In this chapter, we have learned about various techniques for dimensionality reduction. Let's summarize what we have learned in this chapter.
At the beginning of the chapter, we were introduced to the challenges inherent with some of the modern-day datasets in terms of scalability. To further learn about these challenges, we downloaded the Internet Advertisement dataset and did an activity where we witnessed the scalability challenges posed by a large dataset. In the activity, we artificially created a large dataset and fit a logistic regression model to it.
In the subsequent sections, we were introduced to five different methods of dimensionality reduction.

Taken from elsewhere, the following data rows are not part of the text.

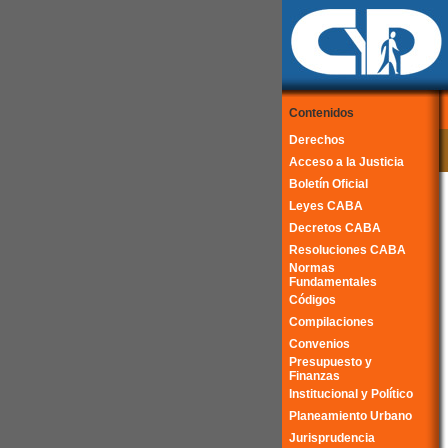
Contenidos
Derechos
Acceso a la Justicia
Boletín Oficial
Leyes CABA
Decretos CABA
Resoluciones CABA
Normas
Fundamentales
Códigos
Compilaciones
Convenios
Presupuesto y
Finanzas
Institucional y Político
Planeamiento Urbano
Jurisprudencia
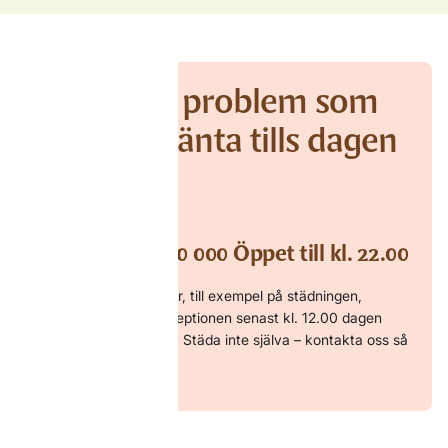
För akuta problem som
inte kan vänta tills dagen
efter
Ring +46 253-20 000 Öppet till kl. 22.00
Om du har synpunkter, till exempel på städningen,
vänligen meddela receptionen senast kl. 12.00 dagen
efter att ni har anlänt. Städa inte själva – kontakta oss så
hjälper vi er.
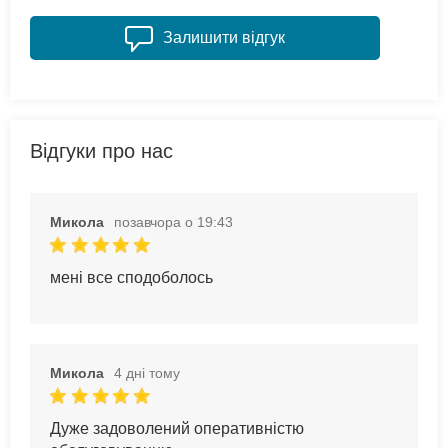
Залишити відгук
Відгуки про нас
Микола
позавчора о 19:43
мені все сподоболось
Микола
4 дні тому
Дуже задоволений оперативністю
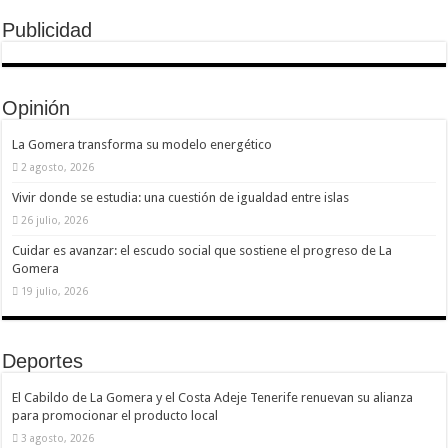
Publicidad
Opinión
La Gomera transforma su modelo energético
2 agosto, 2026
Vivir donde se estudia: una cuestión de igualdad entre islas
26 julio, 2026
Cuidar es avanzar: el escudo social que sostiene el progreso de La
Gomera
19 julio, 2026
Deportes
El Cabildo de La Gomera y el Costa Adeje Tenerife renuevan su alianza
para promocionar el producto local
3 agosto, 2026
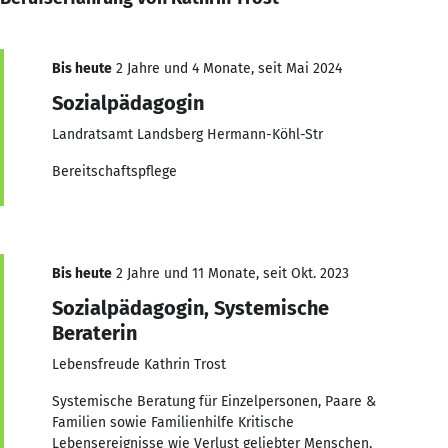
Bis heute
2 Jahre und 4 Monate, seit Mai 2024
Sozialpädagogin
Landratsamt Landsberg Hermann-Köhl-Str
Bereitschaftspflege
Bis heute
2 Jahre und 11 Monate, seit Okt. 2023
Sozialpädagogin, Systemische
Beraterin
Lebensfreude Kathrin Trost
Systemische Beratung für Einzelpersonen, Paare &
Familien sowie Familienhilfe Kritische
Lebensereignisse wie Verlust geliebter Menschen,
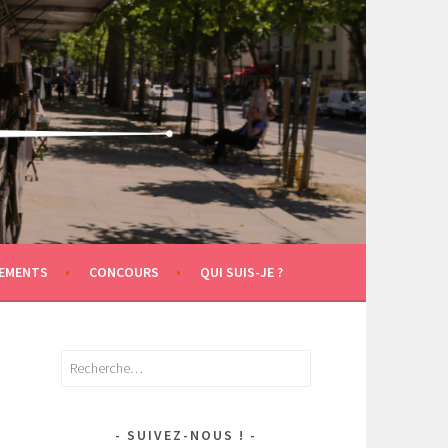
EMENTS
CONCOURS
QUI SUIS-JE ?
Rechercher :
SUIVEZ-NOUS !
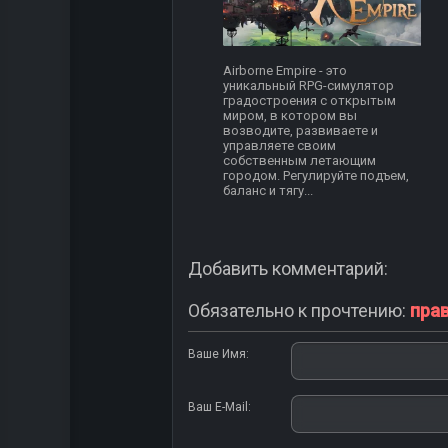
Airborne Empire - это
уникальный RPG-симулятор
градостроения с открытым
миром, в котором вы
возводите, развиваете и
управляете своим
собственным летающим
городом. Регулируйте подъем,
баланс и тягу...
Добавить комментарий:
Обязательно к прочтению:
пра
Ваше Имя:
Ваш E-Mail:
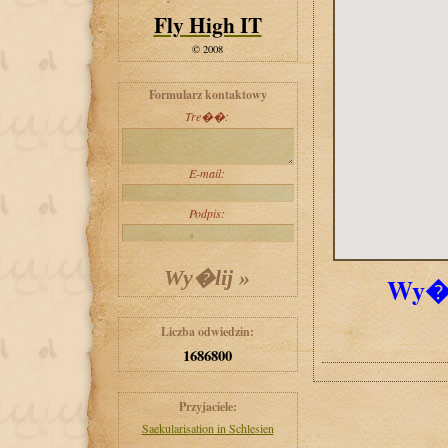
Fly High IT
© 2008
Formularz kontaktowy
Tre��:
E-mail:
Podpis:
Wy�
Liczba odwiedzin:
1686800
Przyjaciele:
Saekularisation in Schlesien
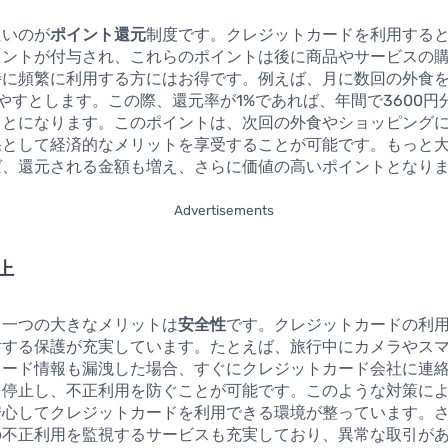
たいのが
ポイント還元
制度です。クレジットカードを利用する
イントが付与され、これらのポイントは後に商品やサービスの
特に頻繁に利用する方にはお得です。例えば、月に数回の外食
やすとします。この際、還元率が1%であれば、年間で3600円
ことになります。このポイントは、次回の外食やショッピング
果として経済的なメリットを享受することが可能です。もっと
ば、還元される金額も増え、さらに価値の高いポイントとなり
Advertisements
上
う一つの大きなメリットは
安全性
です。クレジットカードの利
対する保護が充実しています。たとえば、旅行中にカメラやス
カード情報も漏洩した場合、すぐにクレジットカード会社に連
を停止し、不正利用を防ぐことが可能です。このような対策に
安心してクレジットカードを利用できる環境が整っています。
の不正利用を監視するサービスも充実しており、異常な取引が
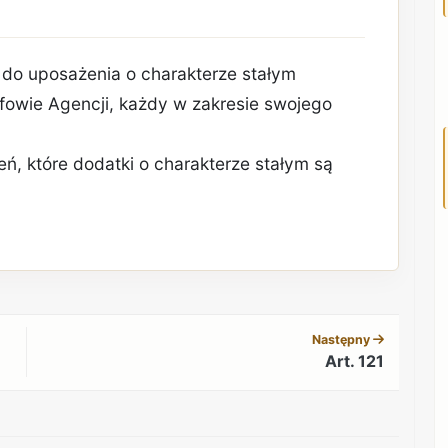
 do uposażenia o charakterze stałym
efowie Agencji, każdy w zakresie swojego
ń, które dodatki o charakterze stałym są
REKLAMA
Następny
Art. 121
REKLAMA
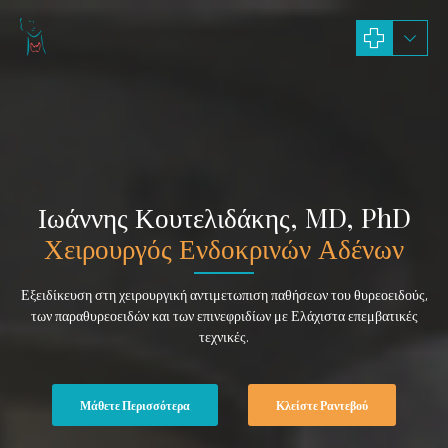
Ιωάννης Κουτελιδάκης, MD, PhD
Χειρουργός Ενδοκρινών Αδένων
Εξειδίκευση στη χειρουργική αντιμετωπιση παθήσεων του θυρεοειδούς,
των παραθυρεοειδών και των επινεφριδίων με Ελάχιστα επεμβατικές
τεχνικές.
Μάθετε Περισσότερα
Κλείστε Ραντεβού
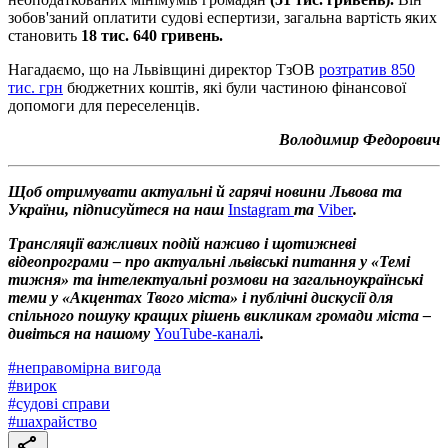
зобов'заний оплатити судові еспертизи, загальна вартість яких
становить
18 тис. 640 гривень.
Нагадаємо, що на Львівщині директор ТзОВ
розтратив 850
тис. грн
бюджетних коштів, які були частиною фінансової
допомоги для переселенців.
Володимир Федорович
Щоб отримувати актуальні й гарячі новини Львова та
України, підписуйтеся на наш
Instagram
та
Viber
.
Трансляції важливих подій наживо і щотижневі
відеопрограми – про актуальні львівські питання у «Темі
тижня» та інтелектуальні розмови на загальноукраїнські
теми у «Акцентах Твого міста» і публічні дискусії для
спільного пошуку кращих рішень викликам громади міста –
дивіться на нашому
YouTube-каналі
.
#
неправомірна вигода
#
вирок
#
судові справи
#
шахрайство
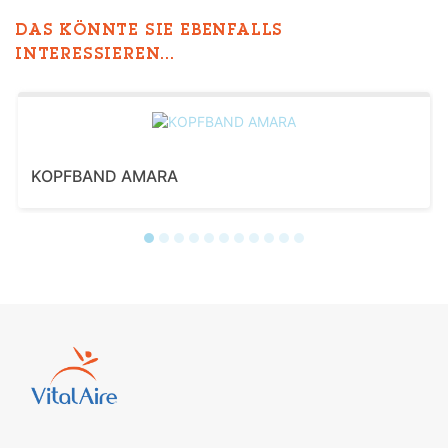
DAS KÖNNTE SIE EBENFALLS
INTERESSIEREN...
KOPFBAND AMARA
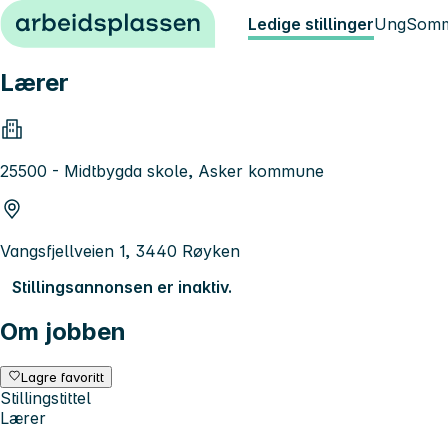
Hopp til innhold
Ledige stillinger
Ung
Somm
Lærer
25500 - Midtbygda skole, Asker kommune
Vangsfjellveien 1, 3440 Røyken
Stillingsannonsen er inaktiv.
Om jobben
Lagre favoritt
Stillingstittel
Lærer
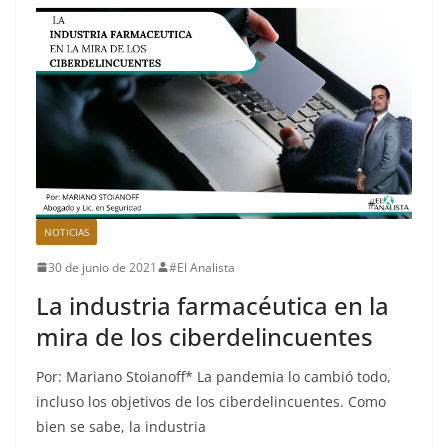
NOTICIAS
30 de junio de 2021
#El Analista
La industria farmacéutica en la
mira de los ciberdelincuentes
Por: Mariano Stoianoff* La pandemia lo cambió todo,
incluso los objetivos de los ciberdelincuentes. Como
bien se sabe, la industria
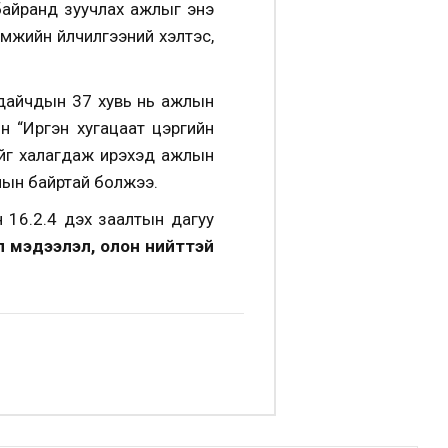
байранд зуучлах ажлыг энэ
мжийн үйлчилгээний хэлтэс,
 дайчдын 37 хувь нь ажлын
н “Иргэн хугацаат цэргийн
ийг халагдаж ирэхэд ажлын
жлын байртай болжээ.
н 16.2.4 дэх заалтын дагуу
 мэдээлэл, олон нийттэй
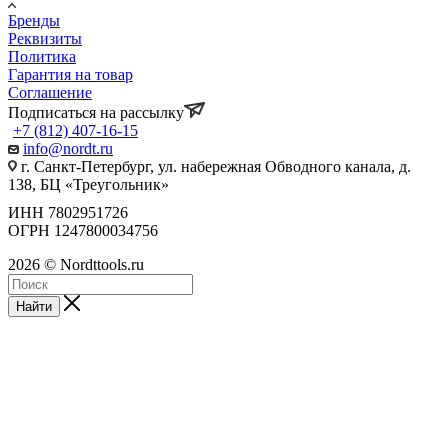
Бренды
Реквизиты
Политика
Гарантия на товар
Соглашение
Подписаться на рассылку
+7 (812) 407-16-15
info@nordt.ru
г. Санкт-Петербург, ул. набережная Обводного канала, д.
138, БЦ «Треугольник»
ИНН 7802951726
ОГРН 1247800034756
2026 © Nordttools.ru
Найти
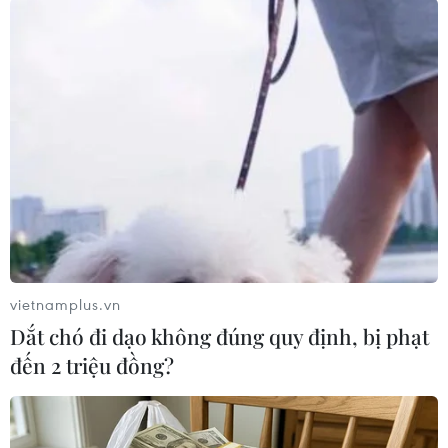
10% trong giao dịch ngoài giờ dù công bố kết
quả kinh doanh vượt kỳ vọng.
Giới đầu tư lo ngại về kế hoạch tăng mạnh chi
tiêu và huy động thêm vốn để mở rộng hạ tầng
phục vụ trí tuệ nhân tạo (AI).
Diễn biến trên diễn ra trong bối cảnh thị trường
cũng đang theo dõi các dữ liệu lạm phát mới và
triển vọng chính sách lãi suất của Cục Dự trữ
Liên bang Mỹ (Fed) trước cuộc họp chính sách
vào giữa tháng Sáu./.
vietnamplus.vn
Dắt chó đi dạo không đúng quy định, bị phạt
Mỹ tiếp tục tấn
đến 2 triệu đồng?
công tàu chở dầu bị cáo
buộc vi phạm phong tỏa
cảng Iran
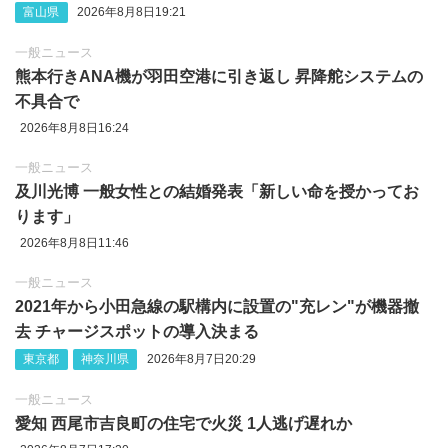
富山県
2026年8月8日19:21
一般ニュース
熊本行きANA機が羽田空港に引き返し 昇降舵システムの
不具合で
2026年8月8日16:24
一般ニュース
及川光博 一般女性との結婚発表「新しい命を授かってお
ります」
2026年8月8日11:46
一般ニュース
2021年から小田急線の駅構内に設置の"充レン"が機器撤
去 チャージスポットの導入決まる
東京都
神奈川県
2026年8月7日20:29
一般ニュース
愛知 西尾市吉良町の住宅で火災 1人逃げ遅れか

Backward feature elimination worked on the principle of eliminating features one by one until no major degradation of accuracy measures occurred. This method is computationally intensive, but we got better results than the benchmark model.
Forward feature selection goes in the opposite direction as backward elimination and selects one feature at a time to get the best set of features we predetermined. This method is also computationally intensive. We also found out that this method had marginally lower accuracy.
Principal component analysis (PCA) aims at finding components that are orthogonal to each other and that best explain the variability of the data. We had better results with PCA than we got from the benchmark model.
Independent component analysis (ICA) is similar to PCA; however, it differs in terms of the approach to the selection of components. ICA looks for independent components from the dataset. We saw that ICA achieved one of the worst results in our context.
Factor analysis was all about finding factors or groups of correlated features that best described the data. We achieved much better results than ICA with factor analysis.
The aim of this chapter was to equip you with a set of techniques that help in scenarios when the scalability of models was challenging. The key to getting good results is to understand which method to use in which scenario. This could be achieved with lots of hands-on practice and experimentation with many large datasets.
Having learned a set of tools to manage scalability in this chapter, we will move on to the next chapter, which addresses the problem of boosting performance. In the next chapter, you will be introduced to a technique called ensemble learning. This technique will help to boost the performance of your machine learning models.